I'd like the number of lines in the material below that include the word "Veasy", written with no other text.

*** Begin section ***

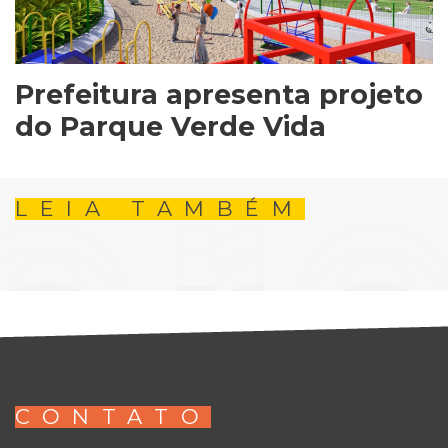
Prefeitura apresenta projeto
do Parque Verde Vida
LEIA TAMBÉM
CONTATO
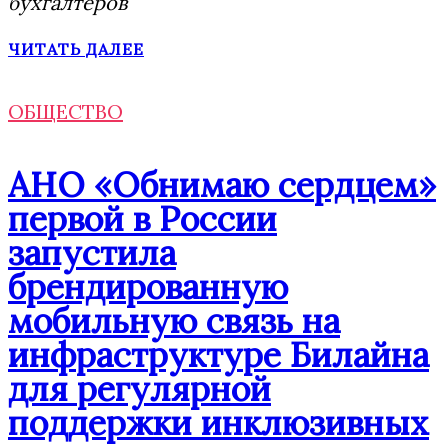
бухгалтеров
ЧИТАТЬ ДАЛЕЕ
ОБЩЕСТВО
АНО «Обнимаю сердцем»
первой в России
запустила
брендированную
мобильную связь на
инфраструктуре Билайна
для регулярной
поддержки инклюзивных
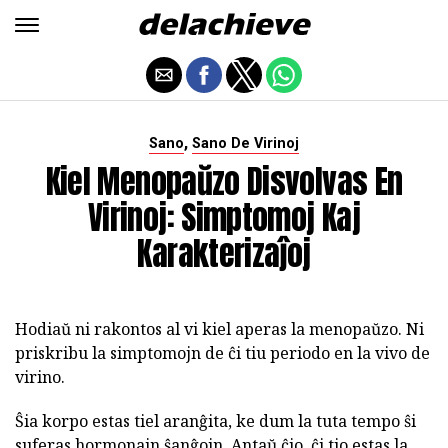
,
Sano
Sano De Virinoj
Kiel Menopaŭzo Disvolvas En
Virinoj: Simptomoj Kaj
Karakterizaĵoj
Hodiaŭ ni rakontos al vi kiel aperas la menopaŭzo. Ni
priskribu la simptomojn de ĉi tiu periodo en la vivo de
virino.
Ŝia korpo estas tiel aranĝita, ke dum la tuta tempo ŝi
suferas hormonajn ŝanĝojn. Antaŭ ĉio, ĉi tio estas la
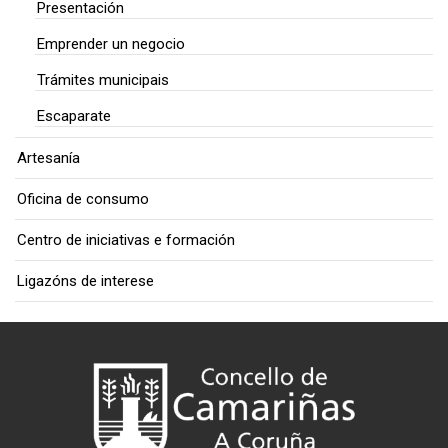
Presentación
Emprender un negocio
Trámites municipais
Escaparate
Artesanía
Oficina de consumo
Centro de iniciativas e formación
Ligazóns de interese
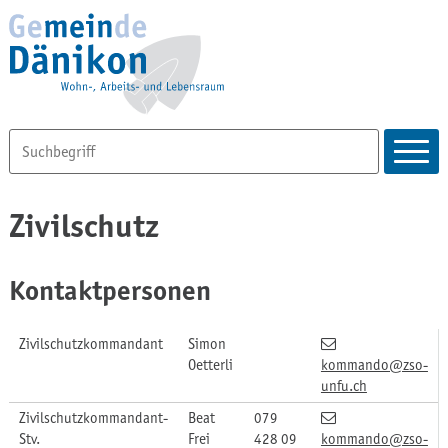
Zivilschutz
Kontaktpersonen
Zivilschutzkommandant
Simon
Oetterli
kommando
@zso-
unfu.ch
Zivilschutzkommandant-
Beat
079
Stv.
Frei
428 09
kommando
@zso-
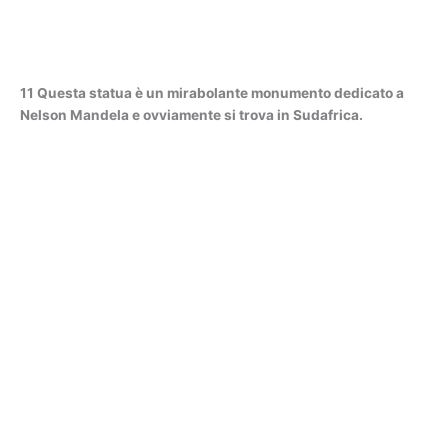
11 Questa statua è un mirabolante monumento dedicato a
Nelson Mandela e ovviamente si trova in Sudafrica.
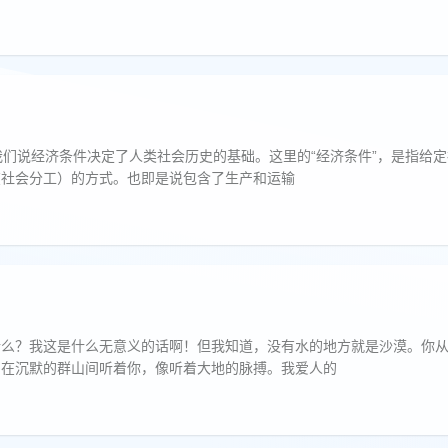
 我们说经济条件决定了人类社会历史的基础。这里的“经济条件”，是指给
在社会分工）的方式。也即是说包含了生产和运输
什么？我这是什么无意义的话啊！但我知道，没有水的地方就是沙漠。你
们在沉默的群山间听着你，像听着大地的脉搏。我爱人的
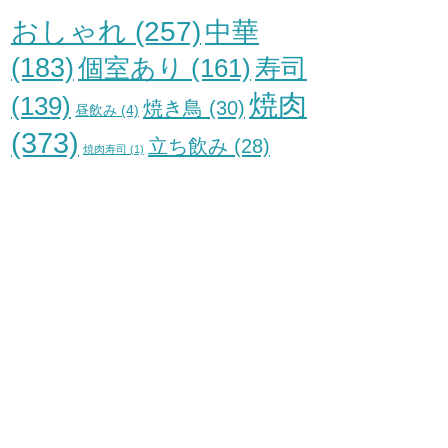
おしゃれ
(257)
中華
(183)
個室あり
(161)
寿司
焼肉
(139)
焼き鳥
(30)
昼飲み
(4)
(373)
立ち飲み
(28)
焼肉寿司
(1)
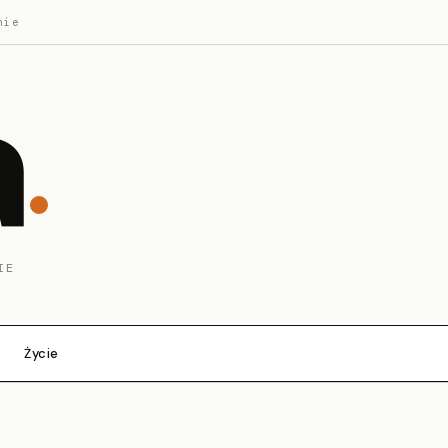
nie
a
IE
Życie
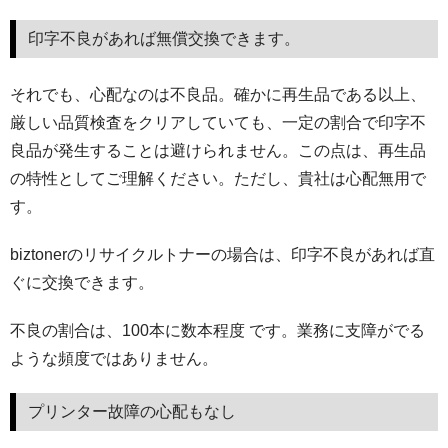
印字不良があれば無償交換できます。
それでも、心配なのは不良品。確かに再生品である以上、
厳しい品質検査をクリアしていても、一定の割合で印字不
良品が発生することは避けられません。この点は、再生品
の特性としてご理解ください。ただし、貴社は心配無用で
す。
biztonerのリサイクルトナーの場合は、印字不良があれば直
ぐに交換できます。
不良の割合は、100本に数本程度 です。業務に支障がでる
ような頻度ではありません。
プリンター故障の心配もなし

*** End section ***
*** Begin section ***

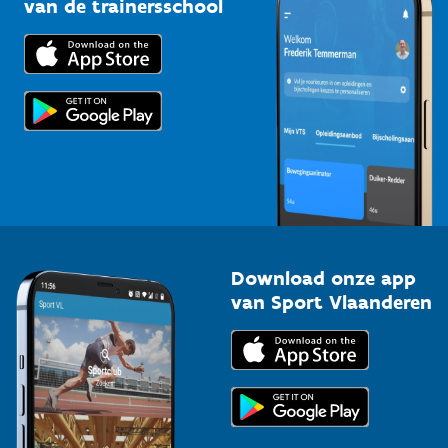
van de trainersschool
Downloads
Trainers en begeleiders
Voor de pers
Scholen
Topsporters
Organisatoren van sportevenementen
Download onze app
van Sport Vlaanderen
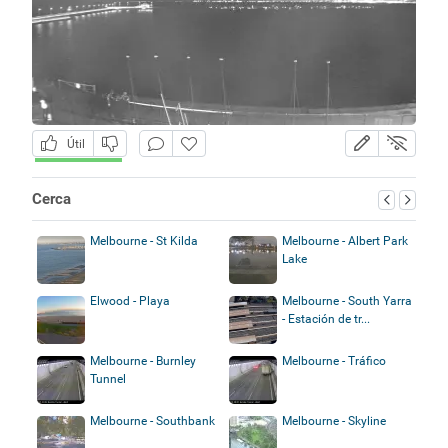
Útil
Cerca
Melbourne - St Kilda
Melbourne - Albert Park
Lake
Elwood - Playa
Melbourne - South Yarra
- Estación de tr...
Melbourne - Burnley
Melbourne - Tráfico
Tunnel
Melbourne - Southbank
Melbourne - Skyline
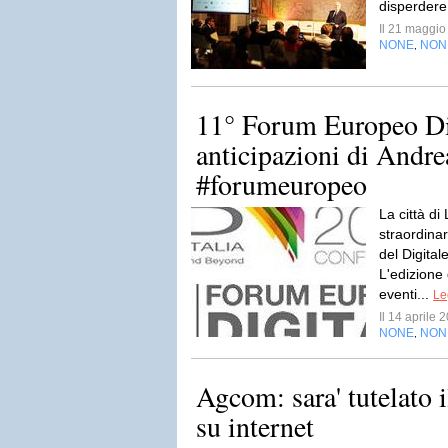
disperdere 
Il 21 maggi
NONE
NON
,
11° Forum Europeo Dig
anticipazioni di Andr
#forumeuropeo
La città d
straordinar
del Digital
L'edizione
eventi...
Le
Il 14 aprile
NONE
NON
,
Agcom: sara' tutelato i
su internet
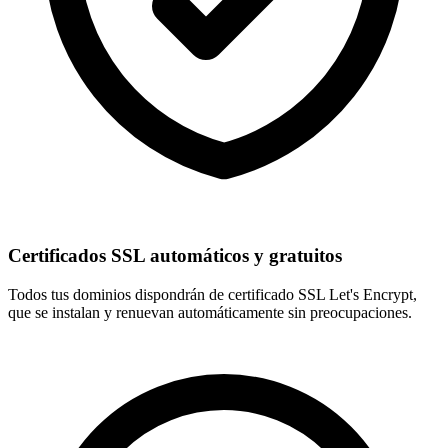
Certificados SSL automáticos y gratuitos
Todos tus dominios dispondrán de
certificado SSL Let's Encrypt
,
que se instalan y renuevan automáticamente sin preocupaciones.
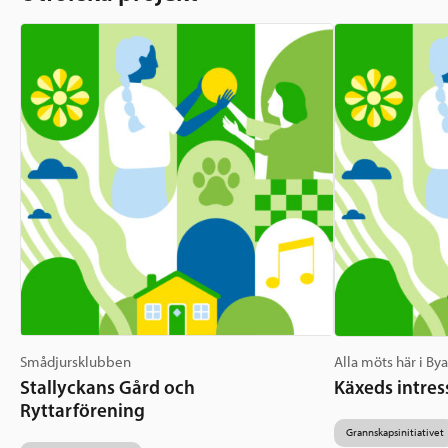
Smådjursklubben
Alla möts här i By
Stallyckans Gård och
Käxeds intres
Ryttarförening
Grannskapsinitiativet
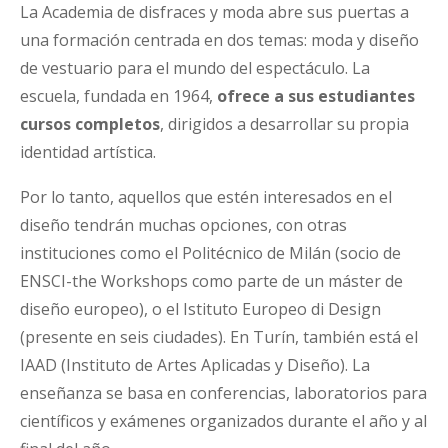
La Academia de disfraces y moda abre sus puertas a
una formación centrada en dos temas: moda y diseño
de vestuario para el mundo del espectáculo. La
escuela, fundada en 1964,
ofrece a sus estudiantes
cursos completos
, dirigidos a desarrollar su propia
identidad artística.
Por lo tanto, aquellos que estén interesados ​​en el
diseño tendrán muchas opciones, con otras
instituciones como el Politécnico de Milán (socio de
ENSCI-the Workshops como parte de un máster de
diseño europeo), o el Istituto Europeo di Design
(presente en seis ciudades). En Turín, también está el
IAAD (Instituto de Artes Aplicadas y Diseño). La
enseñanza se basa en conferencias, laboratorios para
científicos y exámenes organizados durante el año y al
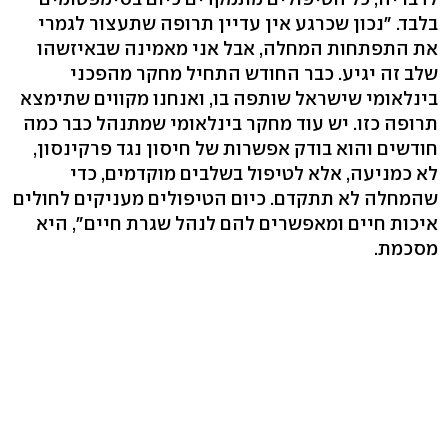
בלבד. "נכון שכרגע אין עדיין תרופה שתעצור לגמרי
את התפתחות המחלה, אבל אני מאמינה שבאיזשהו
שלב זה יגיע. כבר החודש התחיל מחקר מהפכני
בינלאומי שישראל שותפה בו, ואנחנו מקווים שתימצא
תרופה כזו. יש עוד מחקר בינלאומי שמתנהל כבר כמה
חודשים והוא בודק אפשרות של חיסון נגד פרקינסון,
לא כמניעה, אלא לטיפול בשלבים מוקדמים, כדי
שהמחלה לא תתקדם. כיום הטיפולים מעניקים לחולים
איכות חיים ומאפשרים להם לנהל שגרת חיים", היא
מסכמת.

*** End section ***
*** Begin section ***

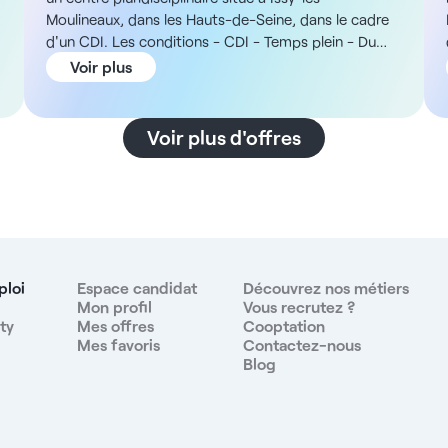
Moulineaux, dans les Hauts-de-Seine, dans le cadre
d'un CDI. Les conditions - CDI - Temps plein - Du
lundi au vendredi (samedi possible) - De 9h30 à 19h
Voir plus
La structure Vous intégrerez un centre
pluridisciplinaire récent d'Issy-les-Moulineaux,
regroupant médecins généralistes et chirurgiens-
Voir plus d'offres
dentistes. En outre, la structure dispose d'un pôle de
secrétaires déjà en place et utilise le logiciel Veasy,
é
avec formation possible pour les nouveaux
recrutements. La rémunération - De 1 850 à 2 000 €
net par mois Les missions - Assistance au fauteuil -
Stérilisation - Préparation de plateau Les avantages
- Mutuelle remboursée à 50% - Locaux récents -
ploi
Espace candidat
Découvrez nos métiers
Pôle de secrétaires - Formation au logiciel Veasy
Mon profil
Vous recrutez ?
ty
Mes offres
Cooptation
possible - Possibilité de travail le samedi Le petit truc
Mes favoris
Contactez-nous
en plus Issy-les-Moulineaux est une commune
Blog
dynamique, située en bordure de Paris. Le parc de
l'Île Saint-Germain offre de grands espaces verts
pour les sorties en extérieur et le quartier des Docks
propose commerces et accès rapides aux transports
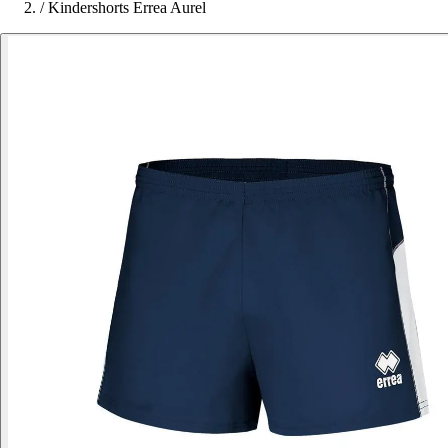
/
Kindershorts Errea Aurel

*** End section ***

-- Solved exercise --
2